September 23, 480 b.c. ….um, the Greeks knocked the snot out of the Persians again, this time in Salamis. Find out more at the same website as above, The ORB: On-line Reference Book for Medieval Studies. Just scroll down to The Battle of Salamis.

 Okay, these are a few tidbits of history for the coming week. Do you have any you’d like to share with us?
 BTW, my mom should be fine. They have isolated the germ causing the illness and are giving her antibiotics.

Anna Kathryn Lanier

9 comments:

Morgan Mandel said...

Yikes, Queen Isabella was a real meanie!

Morgan Mandel
http://www.morganmandel.com
http://morganmandel.blogspot.com

Maryann Miller said...

Loved the tidbits from history. I agree about Queen Isabella.

Kirsten Arnold said...

I remember a British history professor relating the story of Edward II. His version was even more graphic if you can believe it.

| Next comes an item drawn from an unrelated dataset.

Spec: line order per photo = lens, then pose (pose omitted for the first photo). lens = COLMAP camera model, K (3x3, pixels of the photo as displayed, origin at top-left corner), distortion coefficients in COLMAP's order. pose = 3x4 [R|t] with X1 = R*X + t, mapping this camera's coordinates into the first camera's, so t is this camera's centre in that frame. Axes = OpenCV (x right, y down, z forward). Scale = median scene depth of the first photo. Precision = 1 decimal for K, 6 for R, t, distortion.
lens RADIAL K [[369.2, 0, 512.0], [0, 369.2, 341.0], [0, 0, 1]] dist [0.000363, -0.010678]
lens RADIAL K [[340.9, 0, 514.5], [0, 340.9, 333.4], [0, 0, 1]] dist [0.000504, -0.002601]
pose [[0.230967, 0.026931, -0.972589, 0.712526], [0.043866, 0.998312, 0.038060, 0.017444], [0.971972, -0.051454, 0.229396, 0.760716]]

Our class, too, thought a simple poisoned glass of wine would suffice. :o)

Sandy L. Rowland said...

I need this book.
I love history, and I've learned some reading your blog.
They gave us the cleaned up version in school. Not nearly as intriguing.

Thanks for sharing.

Anna Kathryn Lanier said...

Hi, everyone. Thanks for stopping by. Sorry for the blanket reply, I just got in from subbing 5th graders....fun age. Actually, they were all pretty good today.

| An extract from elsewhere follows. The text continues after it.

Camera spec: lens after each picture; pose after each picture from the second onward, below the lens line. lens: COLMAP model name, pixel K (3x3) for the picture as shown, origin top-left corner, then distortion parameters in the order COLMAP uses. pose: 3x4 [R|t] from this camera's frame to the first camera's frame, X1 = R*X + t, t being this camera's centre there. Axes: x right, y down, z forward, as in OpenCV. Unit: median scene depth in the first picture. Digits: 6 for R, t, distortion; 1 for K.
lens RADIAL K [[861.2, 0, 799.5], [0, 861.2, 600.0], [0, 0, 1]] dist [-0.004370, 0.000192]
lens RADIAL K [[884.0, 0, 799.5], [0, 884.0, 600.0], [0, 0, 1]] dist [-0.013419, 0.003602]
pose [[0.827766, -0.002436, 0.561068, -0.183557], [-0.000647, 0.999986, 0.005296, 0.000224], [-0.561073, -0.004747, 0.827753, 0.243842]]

Kristen, I really didn't get into the gory details as I guess I could have, but wow, you do have to wonder what Eddie ever did to her to deserve to die like that!

I love books like this, Sandy. Another book I like is "How Long Did It Take." (I think that's the title). It's a little book with a green jacket. The author tells about 3 dozen events in history and how long they took, from the snapping of the picture of the raising the flag on Iwo Jima, to the plague to, well, lots of things. It's a great starting point for a blog, as the lessons are only about a paragraph long.

Caroline Clemmons said...

Anna Kathryn, Isabella was no one to cross, was she? I hadn't heard that bit of history and am always interested in English history. Not as much as Texas history, of cours. LOL I appreciate all the work you do for the chapter!

marybelle said...

Barbarous indeed!! I'm loving the History here.

marypres(AT)gmail(DOT)com

Carol Dunford said...

Ah, Queen Isabella. That lovely lady was also the person responsible for the Spanish Inquisition--from which she raised enough money to finance Columbus' first voyage of discovery. She was nothing if not. . . .determined. Great post!

Anna Kathryn Lanier said...

Hi, Carol....no, I think this is a different Isabella, but if an Isabella started the Inquinsition, then, they were all ladies not to cross! Edward II's wife was from France.